When an employee has been part of a critical incident, or is in need of behavioral health assistance for other reasons, he or she can seek out resources via trained peer support, the clinical response team and the city’s chaplaincy. Together, these trained teams combine to provide critical incident stress management (CISM), utilizing the SAFER-R model (stabilization, acknowledgement, facilitation of understanding, encourage effective coping and referral) of individual psychological crisis intervention. (See Figure 1.)
Figure 1: Critical Incident Stress Management (CISM)

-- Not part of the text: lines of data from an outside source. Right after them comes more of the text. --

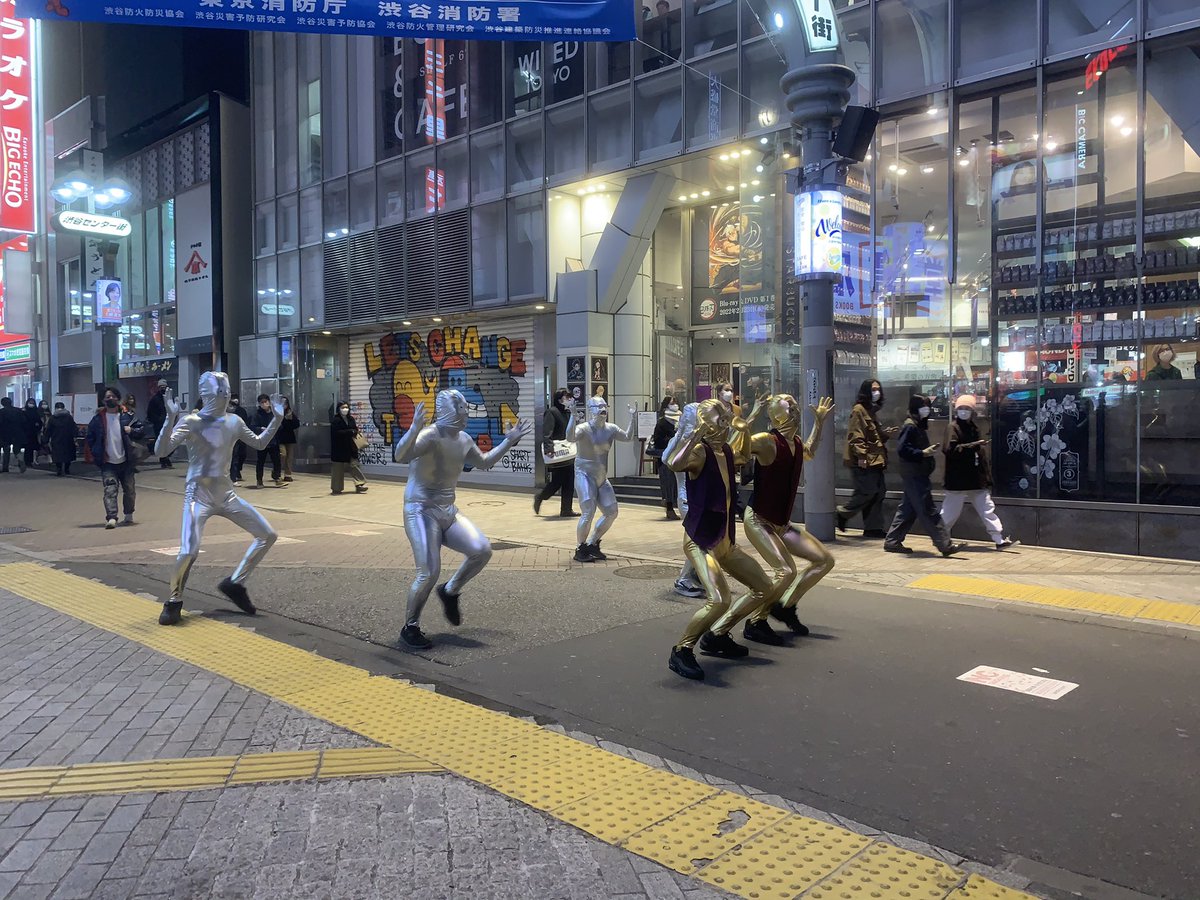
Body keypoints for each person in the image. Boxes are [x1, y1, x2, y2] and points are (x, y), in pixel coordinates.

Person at [392, 390, 532, 649]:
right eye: (460, 407)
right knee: (428, 572)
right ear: (446, 410)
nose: (465, 412)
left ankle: (450, 590)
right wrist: (413, 428)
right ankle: (410, 627)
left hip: (448, 510)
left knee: (481, 550)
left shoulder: (464, 439)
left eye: (465, 407)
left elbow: (485, 462)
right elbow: (401, 455)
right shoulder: (430, 435)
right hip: (420, 509)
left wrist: (508, 441)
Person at [151, 375, 285, 626]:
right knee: (189, 550)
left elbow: (259, 443)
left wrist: (277, 419)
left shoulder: (233, 421)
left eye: (226, 394)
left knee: (267, 534)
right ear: (207, 396)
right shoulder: (191, 422)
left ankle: (235, 583)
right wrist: (170, 418)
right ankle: (173, 600)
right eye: (219, 394)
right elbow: (161, 451)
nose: (224, 398)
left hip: (226, 494)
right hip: (197, 496)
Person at [710, 394, 836, 645]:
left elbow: (809, 452)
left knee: (824, 560)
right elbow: (734, 454)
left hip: (782, 524)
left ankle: (785, 606)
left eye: (797, 407)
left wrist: (819, 422)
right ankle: (756, 620)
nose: (797, 412)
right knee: (786, 571)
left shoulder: (797, 443)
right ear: (779, 414)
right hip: (759, 519)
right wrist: (745, 426)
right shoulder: (766, 441)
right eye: (791, 408)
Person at [664, 398, 775, 681]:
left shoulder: (724, 450)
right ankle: (682, 650)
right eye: (720, 419)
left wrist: (745, 428)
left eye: (726, 418)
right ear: (705, 423)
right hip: (701, 540)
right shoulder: (699, 451)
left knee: (764, 587)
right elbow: (673, 464)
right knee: (719, 600)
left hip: (725, 540)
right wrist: (694, 434)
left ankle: (718, 634)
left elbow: (744, 454)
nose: (725, 423)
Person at [884, 395, 966, 557]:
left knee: (908, 509)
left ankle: (892, 540)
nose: (926, 409)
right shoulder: (910, 426)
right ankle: (944, 544)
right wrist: (923, 453)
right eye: (923, 406)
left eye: (928, 406)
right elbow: (902, 449)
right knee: (928, 509)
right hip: (915, 475)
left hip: (916, 474)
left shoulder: (916, 425)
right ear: (915, 408)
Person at [941, 395, 1016, 550]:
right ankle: (941, 540)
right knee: (949, 513)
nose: (964, 411)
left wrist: (986, 477)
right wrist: (972, 446)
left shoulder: (974, 428)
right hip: (958, 479)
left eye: (967, 408)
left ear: (973, 411)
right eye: (961, 408)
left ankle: (999, 539)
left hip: (975, 478)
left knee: (987, 508)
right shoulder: (952, 428)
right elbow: (950, 450)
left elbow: (979, 456)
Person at [572, 395, 637, 562]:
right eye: (597, 406)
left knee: (612, 512)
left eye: (604, 406)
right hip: (584, 474)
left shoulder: (611, 428)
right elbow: (570, 437)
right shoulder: (583, 428)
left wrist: (633, 417)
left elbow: (628, 437)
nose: (602, 409)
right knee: (588, 511)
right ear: (590, 410)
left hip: (601, 476)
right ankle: (581, 548)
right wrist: (572, 416)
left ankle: (592, 543)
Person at [837, 379, 896, 538]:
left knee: (878, 493)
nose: (877, 392)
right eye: (873, 389)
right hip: (864, 460)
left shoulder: (870, 411)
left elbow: (873, 437)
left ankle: (873, 528)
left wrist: (885, 434)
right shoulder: (859, 410)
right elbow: (856, 436)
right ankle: (843, 513)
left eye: (878, 389)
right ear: (866, 391)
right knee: (867, 492)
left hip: (875, 459)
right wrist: (861, 456)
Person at [86, 387, 146, 529]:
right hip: (107, 462)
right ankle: (112, 517)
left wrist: (131, 430)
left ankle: (129, 514)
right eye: (107, 397)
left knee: (129, 490)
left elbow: (142, 430)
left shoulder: (127, 416)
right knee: (110, 490)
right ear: (103, 400)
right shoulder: (97, 419)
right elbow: (90, 438)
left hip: (126, 461)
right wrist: (96, 453)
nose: (110, 399)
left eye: (112, 396)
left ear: (118, 398)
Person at [664, 403, 705, 598]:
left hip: (702, 497)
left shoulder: (704, 438)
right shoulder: (681, 439)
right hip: (687, 497)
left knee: (703, 540)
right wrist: (680, 435)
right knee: (696, 540)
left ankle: (696, 575)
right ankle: (684, 579)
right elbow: (666, 459)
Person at [534, 388, 576, 518]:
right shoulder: (552, 412)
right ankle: (540, 497)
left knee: (569, 480)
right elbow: (547, 432)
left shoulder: (568, 413)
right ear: (559, 399)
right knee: (558, 481)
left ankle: (566, 509)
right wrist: (549, 449)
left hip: (568, 451)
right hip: (557, 452)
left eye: (569, 396)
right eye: (566, 397)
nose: (569, 399)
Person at [330, 401, 368, 495]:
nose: (345, 409)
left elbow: (355, 429)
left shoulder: (351, 419)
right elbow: (336, 433)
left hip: (351, 447)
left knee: (354, 465)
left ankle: (359, 484)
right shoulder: (336, 420)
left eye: (346, 407)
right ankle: (336, 488)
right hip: (339, 448)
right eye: (343, 407)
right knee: (337, 469)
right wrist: (349, 431)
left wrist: (353, 431)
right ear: (339, 409)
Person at [651, 396, 679, 520]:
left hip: (679, 455)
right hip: (665, 457)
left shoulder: (681, 419)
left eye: (676, 402)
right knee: (668, 482)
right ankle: (669, 507)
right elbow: (658, 440)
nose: (675, 405)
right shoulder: (662, 422)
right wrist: (671, 440)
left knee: (677, 483)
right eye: (672, 403)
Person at [251, 393, 286, 488]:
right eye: (261, 402)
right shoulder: (257, 415)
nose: (264, 404)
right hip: (262, 441)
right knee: (260, 462)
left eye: (265, 402)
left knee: (276, 460)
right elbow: (253, 427)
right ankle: (259, 480)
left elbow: (280, 425)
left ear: (269, 402)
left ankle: (277, 478)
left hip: (273, 441)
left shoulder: (274, 413)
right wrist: (260, 429)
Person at [147, 379, 173, 468]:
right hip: (159, 424)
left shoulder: (169, 398)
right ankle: (164, 459)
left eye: (164, 387)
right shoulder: (155, 399)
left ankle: (166, 457)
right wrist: (157, 420)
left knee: (169, 440)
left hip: (169, 423)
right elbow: (150, 413)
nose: (163, 388)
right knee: (161, 441)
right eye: (161, 387)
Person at [46, 402, 77, 476]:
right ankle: (67, 469)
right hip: (68, 439)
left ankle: (59, 469)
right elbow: (73, 427)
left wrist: (45, 439)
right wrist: (75, 436)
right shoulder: (69, 417)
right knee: (68, 455)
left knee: (57, 455)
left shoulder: (52, 418)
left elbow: (49, 429)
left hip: (56, 439)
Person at [228, 393, 251, 484]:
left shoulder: (241, 411)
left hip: (239, 437)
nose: (233, 407)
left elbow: (245, 424)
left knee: (241, 455)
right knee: (233, 458)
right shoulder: (222, 413)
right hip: (227, 439)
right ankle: (232, 477)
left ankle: (237, 471)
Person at [0, 396, 26, 473]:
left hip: (5, 433)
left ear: (2, 404)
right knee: (17, 450)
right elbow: (24, 421)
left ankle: (5, 467)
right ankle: (21, 460)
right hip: (18, 433)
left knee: (6, 450)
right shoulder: (18, 410)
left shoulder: (1, 412)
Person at [277, 398, 299, 481]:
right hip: (280, 438)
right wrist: (285, 419)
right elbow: (278, 425)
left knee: (289, 457)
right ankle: (277, 471)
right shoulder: (277, 412)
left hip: (290, 438)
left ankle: (288, 475)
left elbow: (296, 425)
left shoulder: (290, 412)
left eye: (285, 403)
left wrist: (291, 419)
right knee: (283, 454)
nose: (284, 405)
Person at [21, 399, 40, 469]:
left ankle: (30, 461)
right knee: (27, 448)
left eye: (32, 403)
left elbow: (39, 421)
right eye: (30, 403)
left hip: (33, 432)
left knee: (31, 448)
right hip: (26, 432)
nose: (31, 404)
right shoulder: (23, 411)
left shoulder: (36, 411)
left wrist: (37, 426)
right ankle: (26, 461)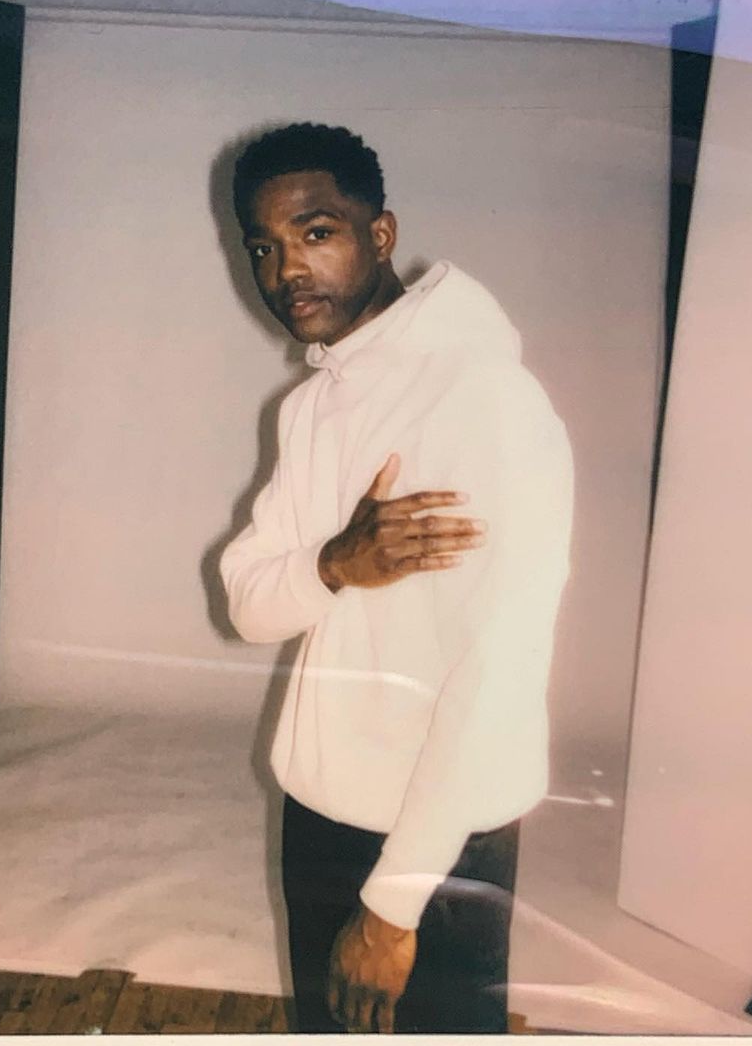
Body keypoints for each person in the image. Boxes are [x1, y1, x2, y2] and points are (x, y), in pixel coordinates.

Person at [219, 123, 574, 1034]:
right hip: (320, 808)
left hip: (439, 844)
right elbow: (251, 605)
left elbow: (496, 674)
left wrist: (392, 908)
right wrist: (336, 564)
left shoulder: (485, 398)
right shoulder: (310, 408)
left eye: (316, 232)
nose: (286, 270)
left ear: (380, 234)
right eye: (263, 247)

Incorporating Well-Being into Everything
The city of Coral Springs has about 70 trained peer supporters, Pazdra said, noting that how these support team members are selected is critical. Coral Springs city employees nominate team members, who undergo an interview, orientation and training process before graduating to a “team coordinator” role.
City leadership plays an equally important part in advancing the program’s goals. The city, he said, encourages those in leadership roles to be accessible and open to supporting employees with mental wellness issues. They seek to demonstrate empathy for other employees, sharing their mental health concerns and referring employees to appropriate support options within the BHAP, for example.
A key component to such a program’s success is removing any barriers that might prevent employees and their dependents from accessing the resources available through the BHAP.
For example, Coral Springs has eliminated co-pays for mental wellness-related counseling and intensive outpatient treatment and has made inpatient treatment at in-network recovery centers available at no cost while eliminating length-of-stay maximums. The city also offers financial assistance for 30 days to employees who voluntarily seek mental health treatment.
Such efforts have earned recognition for the city of Coral Springs, with the program earning the Strategic Leadership and Governance Award from the International City/County Management Association. The state of Florida has also adopted the BHAP model and has built it into the statewide emergency response plan, with the International Journal of Emergency Services recognizing the Coral Springs program as an acceptable behavioral health model.
Much more importantly, the program has made a significant and positive impact on the well-being of the city’s workforce—lowering employees’ reported stress levels, and reducing absenteeism as well as worker’s compensation claims.
Pazdra also shared a handful of city employee testimonials with the group. One Coral Springs employee summed up the unique challenges that come with being a first responder, and how the city’s BHAP provides ways to cope with these occupational hazards:
“In our line of work, we see things with our eyes that we cannot unsee. After these incidents, we carry things in our hearts that others will not. We will wonder about the people we helped, wonder if we could’ve done more . . . wondering if we did enough. This is a normal part of processing the traumatic events we see and face in our line of work.”
Helping workers work through the aftermath of such events and maintain their mental health is why the city’s behavioral health access program exists, and why the city is “really incorporating well-being into everything we do, especially in HR,” Pazdra said. “Even if just one or two people can function better as a result of taking advantage of this program, then we feel like we’re doing a great thing.”